▶ **WRITTEN REQUEST**: Update the listing by replacing "layout element" with "page element" wherever it occurs, changing nothing else, and leave the pictures out of your answer.

▶ **Excerpts from a layout annotation set**:
^^^^
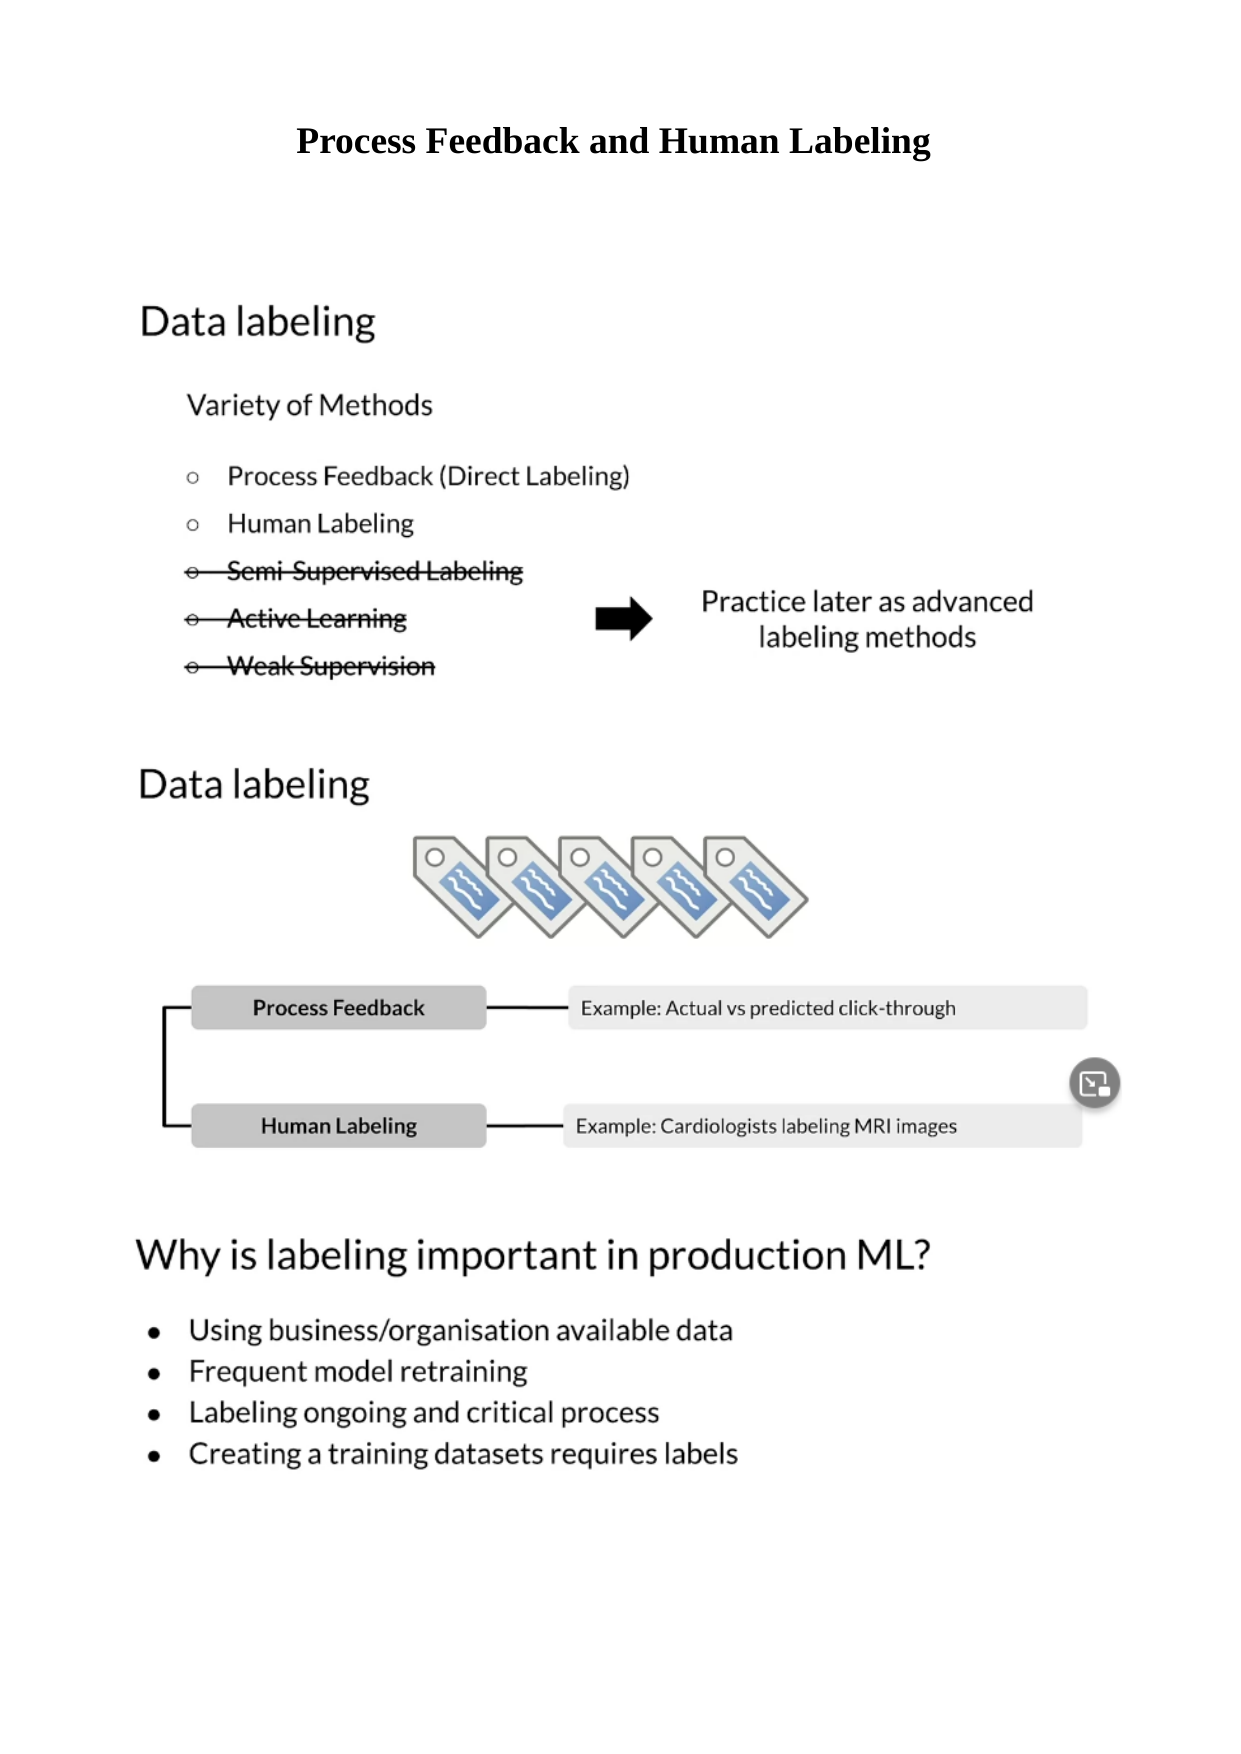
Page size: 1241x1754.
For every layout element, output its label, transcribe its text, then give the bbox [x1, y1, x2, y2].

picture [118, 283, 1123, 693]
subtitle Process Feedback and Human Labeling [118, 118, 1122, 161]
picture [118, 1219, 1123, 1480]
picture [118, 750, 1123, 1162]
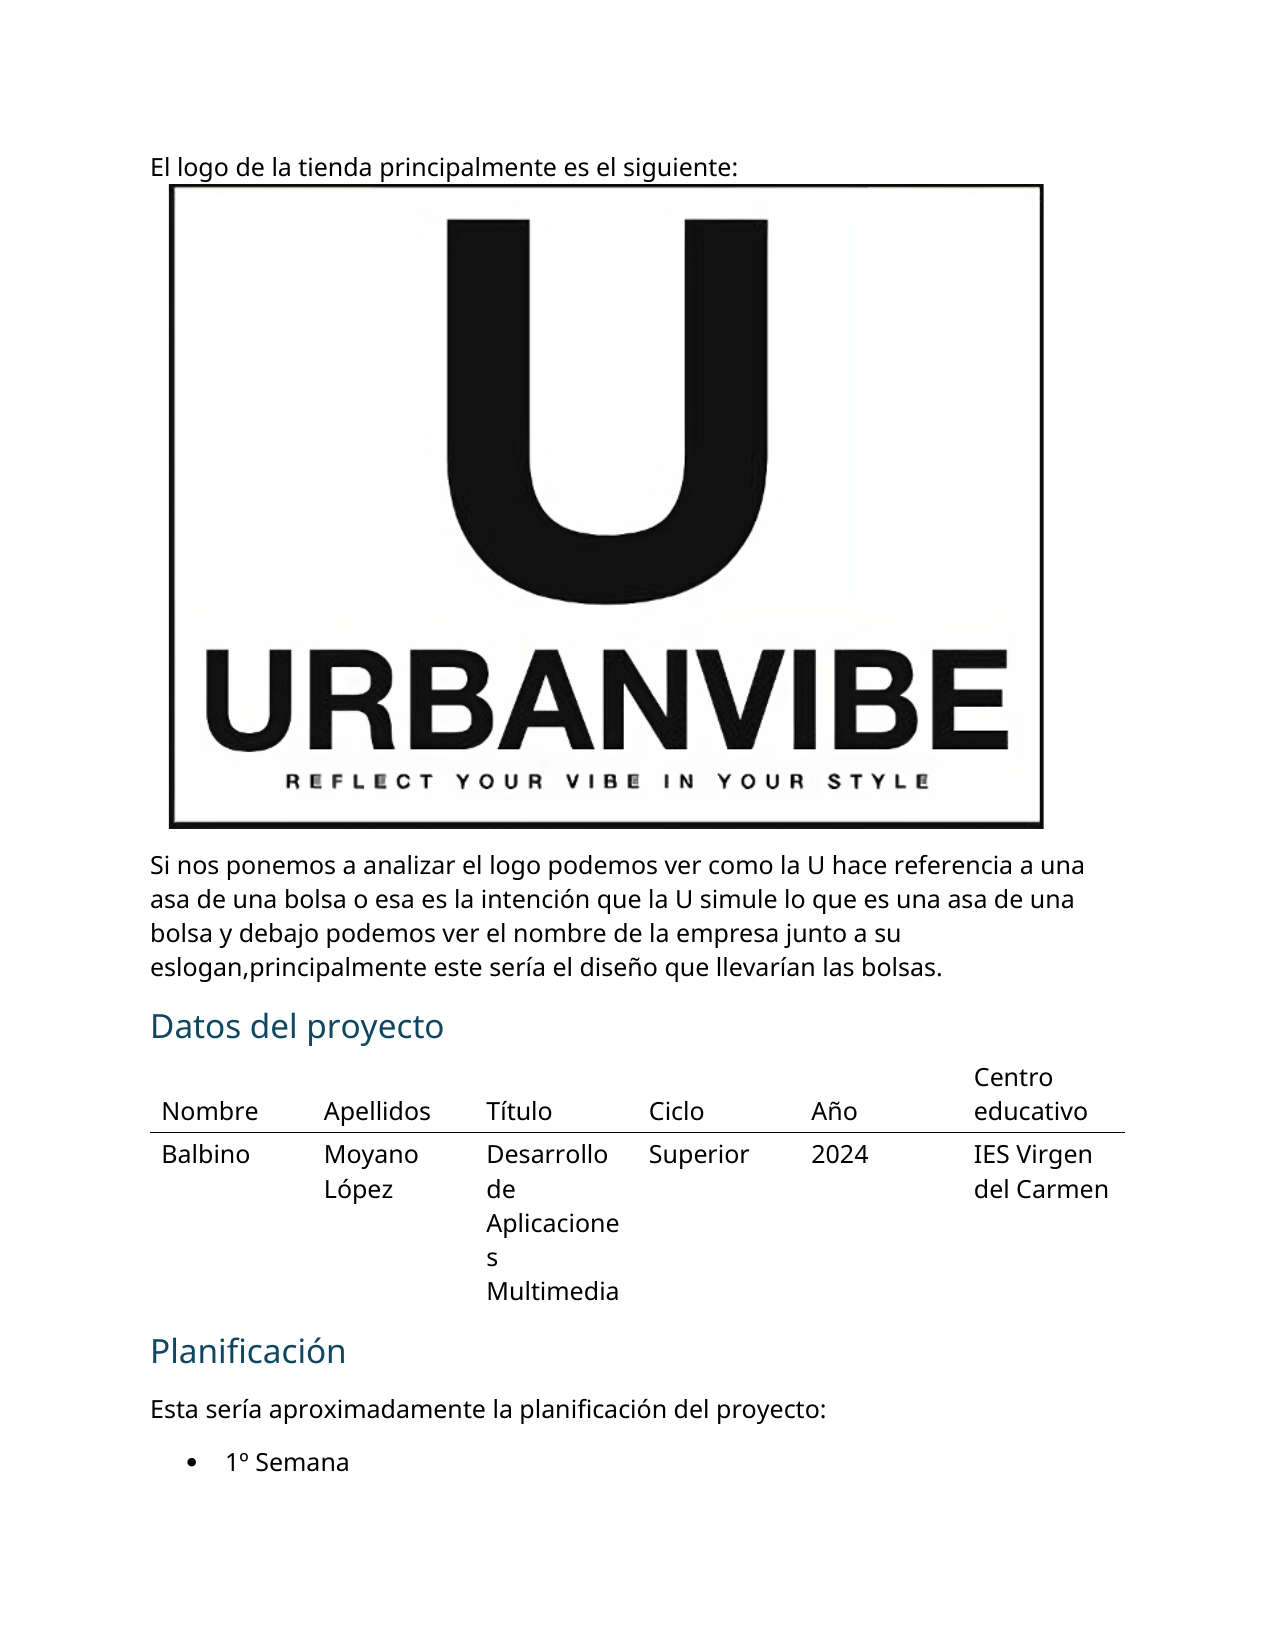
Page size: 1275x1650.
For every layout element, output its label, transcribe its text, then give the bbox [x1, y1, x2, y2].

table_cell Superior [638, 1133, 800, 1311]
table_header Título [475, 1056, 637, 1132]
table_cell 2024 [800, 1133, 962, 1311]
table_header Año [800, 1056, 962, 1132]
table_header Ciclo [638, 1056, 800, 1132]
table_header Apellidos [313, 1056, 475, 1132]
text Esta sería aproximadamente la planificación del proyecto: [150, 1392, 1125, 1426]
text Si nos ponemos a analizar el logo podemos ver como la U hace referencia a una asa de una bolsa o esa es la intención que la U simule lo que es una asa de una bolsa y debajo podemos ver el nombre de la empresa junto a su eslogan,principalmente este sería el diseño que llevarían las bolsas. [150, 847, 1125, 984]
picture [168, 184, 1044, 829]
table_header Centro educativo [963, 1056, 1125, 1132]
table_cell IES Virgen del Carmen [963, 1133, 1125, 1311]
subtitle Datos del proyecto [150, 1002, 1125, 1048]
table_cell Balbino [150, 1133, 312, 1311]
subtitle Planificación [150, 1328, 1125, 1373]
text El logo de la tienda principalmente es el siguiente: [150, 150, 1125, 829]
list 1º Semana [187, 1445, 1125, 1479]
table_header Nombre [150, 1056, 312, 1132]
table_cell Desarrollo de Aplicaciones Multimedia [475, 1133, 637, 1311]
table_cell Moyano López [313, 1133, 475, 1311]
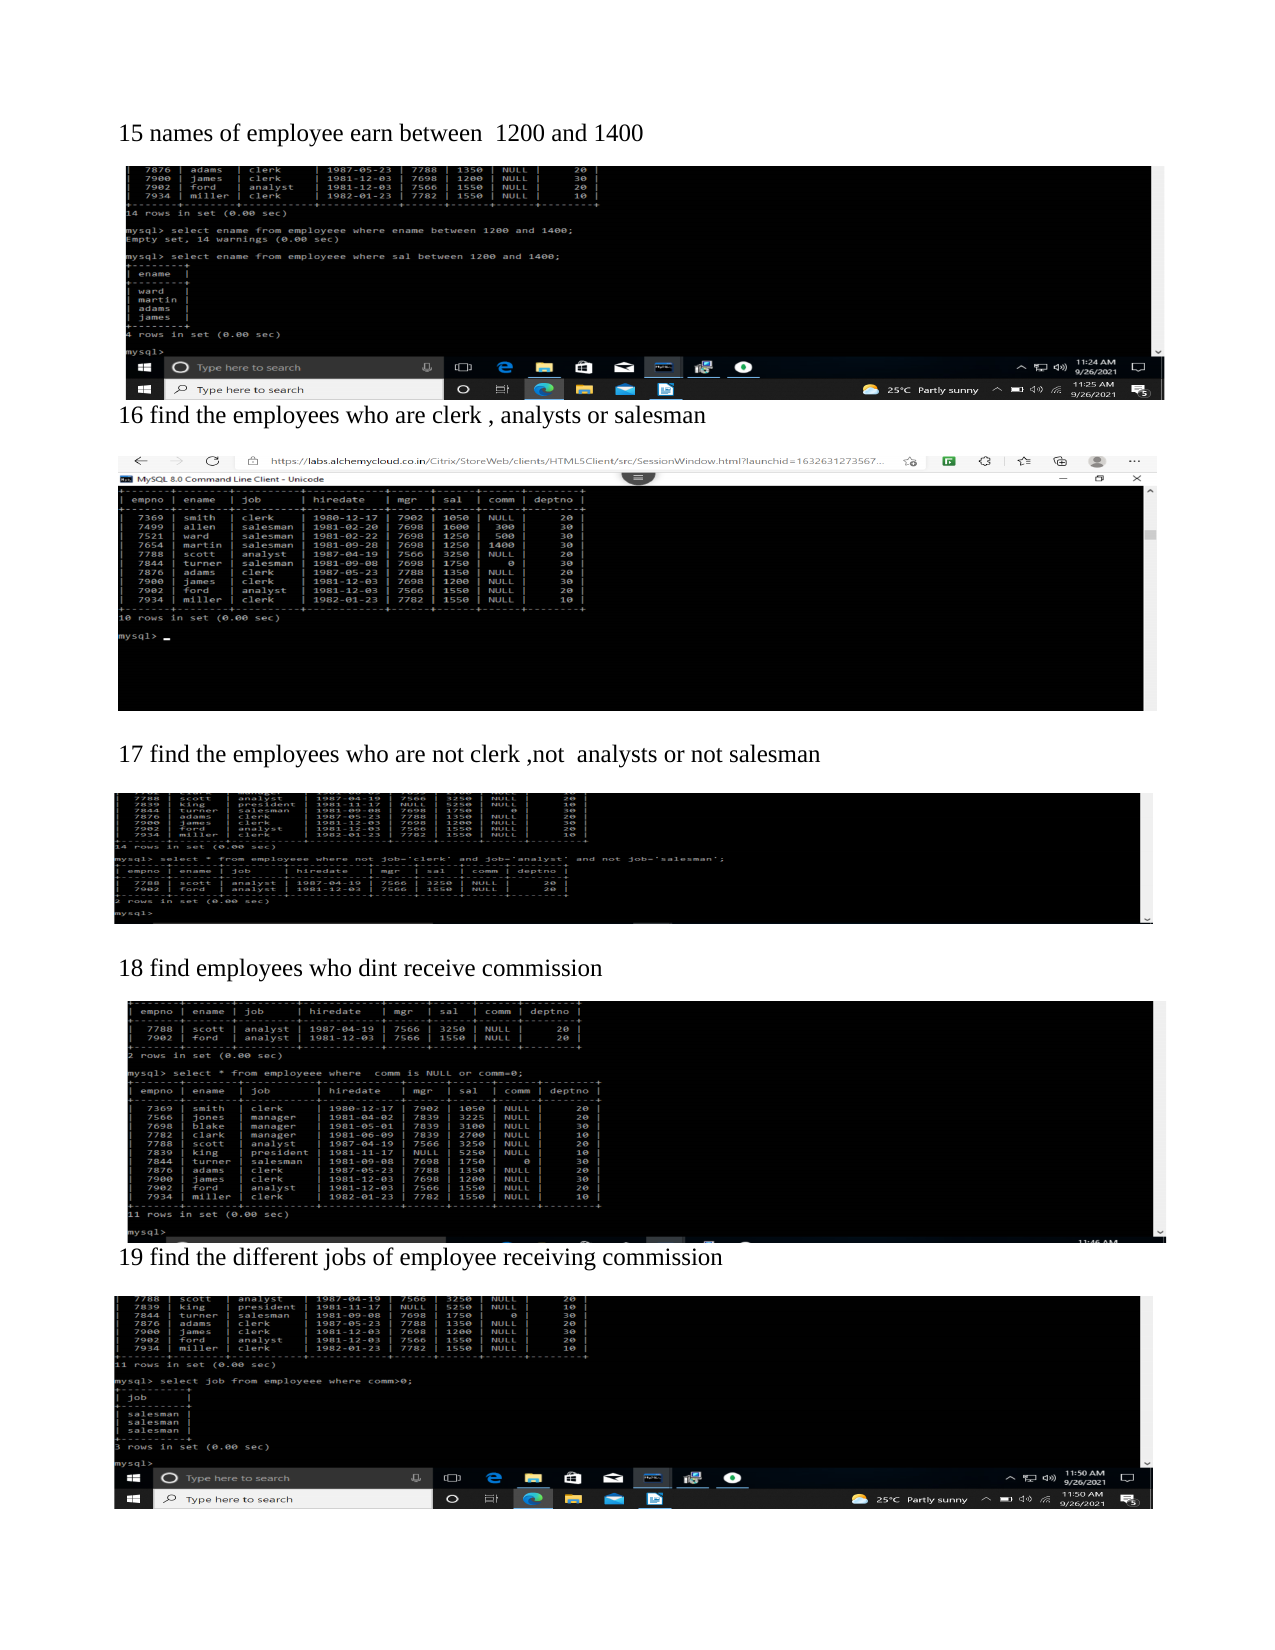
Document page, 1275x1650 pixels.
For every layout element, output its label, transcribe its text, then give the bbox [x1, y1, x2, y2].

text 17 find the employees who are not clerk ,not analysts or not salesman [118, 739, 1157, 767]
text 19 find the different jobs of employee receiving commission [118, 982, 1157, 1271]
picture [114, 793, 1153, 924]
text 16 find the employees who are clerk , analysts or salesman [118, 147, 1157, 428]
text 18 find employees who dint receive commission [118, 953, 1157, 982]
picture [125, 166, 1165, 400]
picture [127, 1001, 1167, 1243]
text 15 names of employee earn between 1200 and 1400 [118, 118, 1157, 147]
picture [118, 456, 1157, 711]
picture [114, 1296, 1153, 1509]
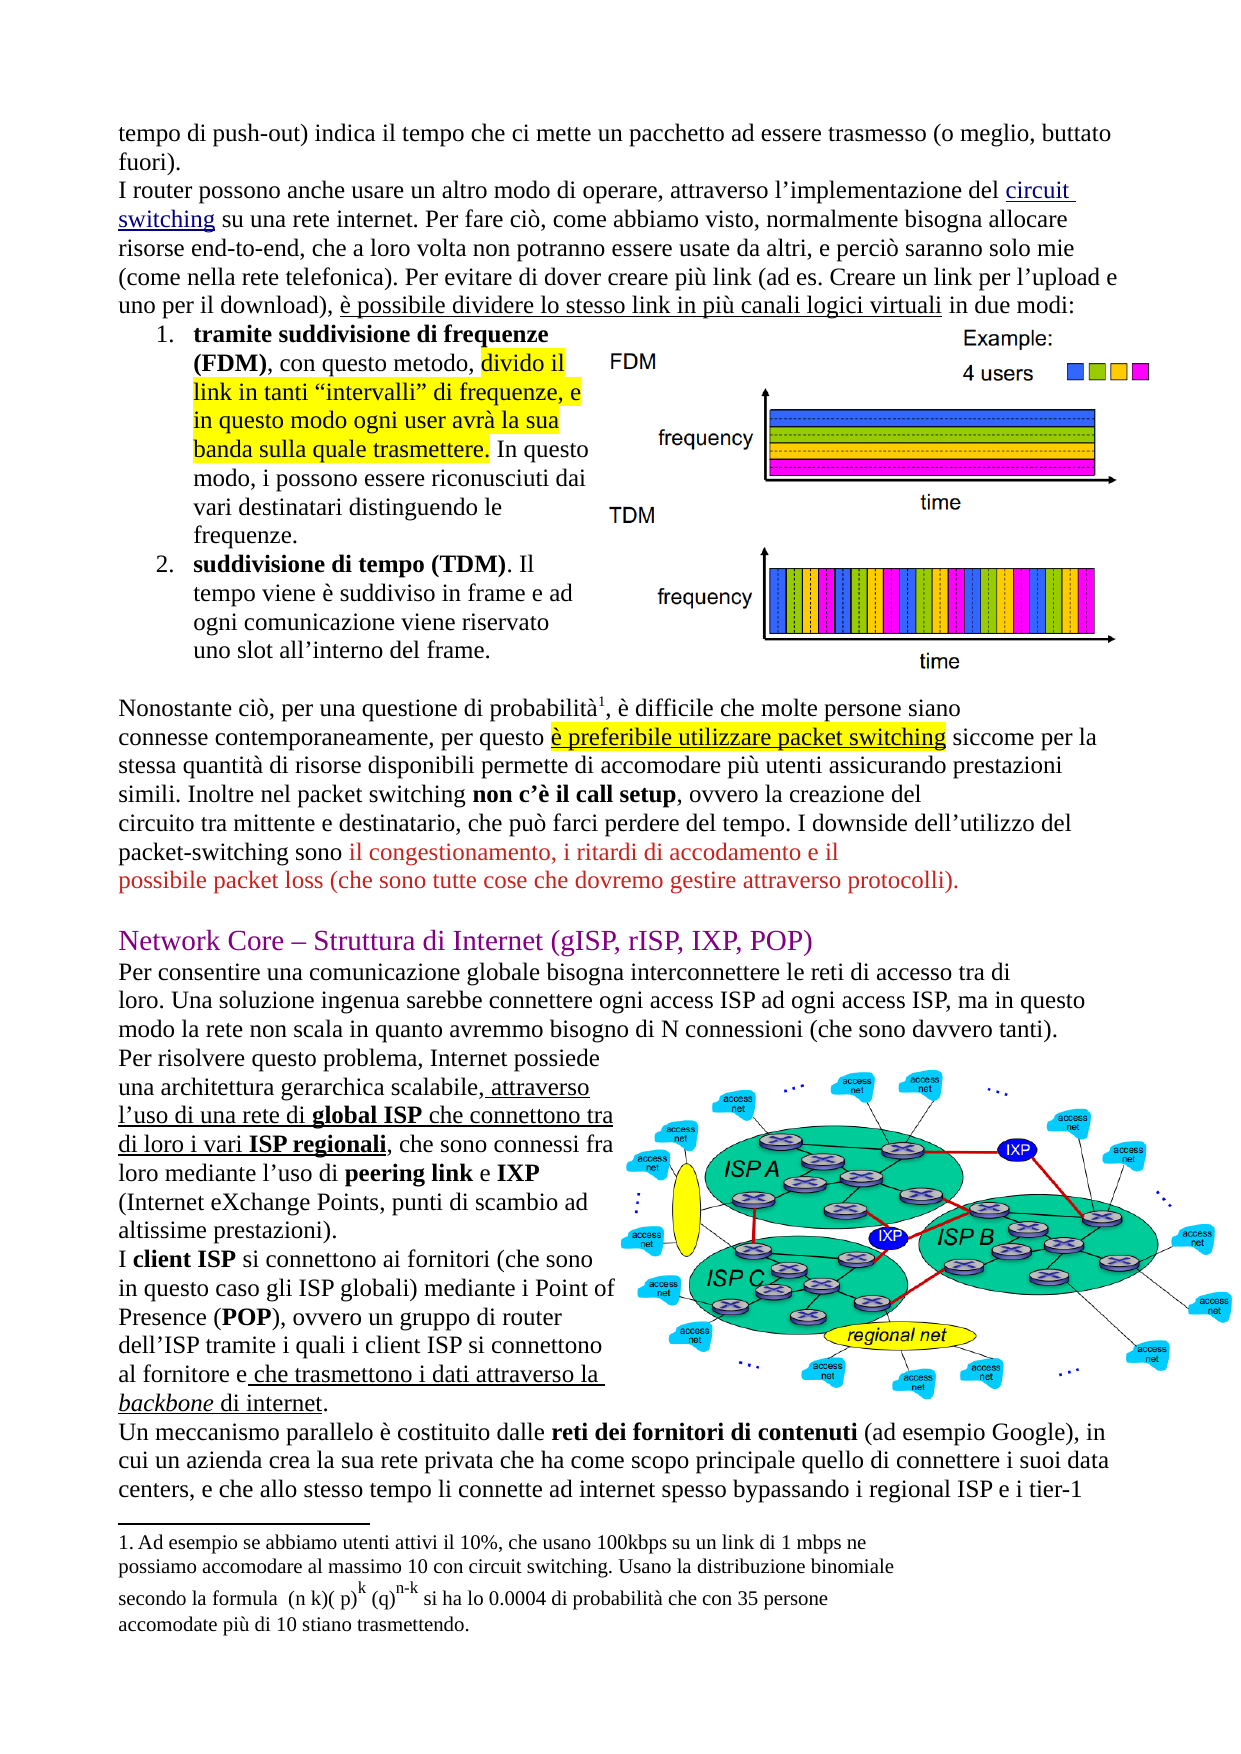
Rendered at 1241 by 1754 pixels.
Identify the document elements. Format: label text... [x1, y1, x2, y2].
^^^^
▶ **EXPECTED OUTPUT**:
Page size: 1241x1754.
For every page element, output its label, transcribe its text, then give the bbox [x1, y1, x2, y2].

picture [118, 283, 1123, 693]
subtitle Process Feedback and Human Labeling [118, 118, 1122, 161]
picture [118, 1219, 1123, 1480]
picture [118, 750, 1123, 1162]
Page size: 1275x1650.
For every page element, output its label, transcribe its text, then give the bbox [x1, y1, x2, y2].

table_cell Superior [638, 1133, 800, 1311]
table_header Título [475, 1056, 637, 1132]
table_cell 2024 [800, 1133, 962, 1311]
table_header Año [800, 1056, 962, 1132]
table_header Ciclo [638, 1056, 800, 1132]
table_header Apellidos [313, 1056, 475, 1132]
text Esta sería aproximadamente la planificación del proyecto: [150, 1392, 1125, 1426]
text Si nos ponemos a analizar el logo podemos ver como la U hace referencia a una asa de una bolsa o esa es la intención que la U simule lo que es una asa de una bolsa y debajo podemos ver el nombre de la empresa junto a su eslogan,principalmente este sería el diseño que llevarían las bolsas. [150, 847, 1125, 984]
picture [168, 184, 1044, 829]
table_header Centro educativo [963, 1056, 1125, 1132]
table_cell IES Virgen del Carmen [963, 1133, 1125, 1311]
subtitle Datos del proyecto [150, 1002, 1125, 1048]
table_cell Balbino [150, 1133, 312, 1311]
subtitle Planificación [150, 1328, 1125, 1373]
text El logo de la tienda principalmente es el siguiente: [150, 150, 1125, 829]
list 1º Semana [187, 1445, 1125, 1479]
table_header Nombre [150, 1056, 312, 1132]
table_cell Desarrollo de Aplicaciones Multimedia [475, 1133, 637, 1311]
table_cell Moyano López [313, 1133, 475, 1311]
Document page, 1275x1650 pixels.
For every page element, output its label, transcribe its text, then give the bbox [x1, y1, x2, y2].

text 17 find the employees who are not clerk ,not analysts or not salesman [118, 739, 1157, 767]
text 19 find the different jobs of employee receiving commission [118, 982, 1157, 1271]
picture [114, 793, 1153, 924]
text 16 find the employees who are clerk , analysts or salesman [118, 147, 1157, 428]
text 18 find employees who dint receive commission [118, 953, 1157, 982]
picture [125, 166, 1165, 400]
picture [127, 1001, 1167, 1243]
text 15 names of employee earn between 1200 and 1400 [118, 118, 1157, 147]
picture [118, 456, 1157, 711]
picture [114, 1296, 1153, 1509]
Rendered at 1241 by 1754 pixels.
Identify the document elements. Format: label text... [x1, y1, x2, y2].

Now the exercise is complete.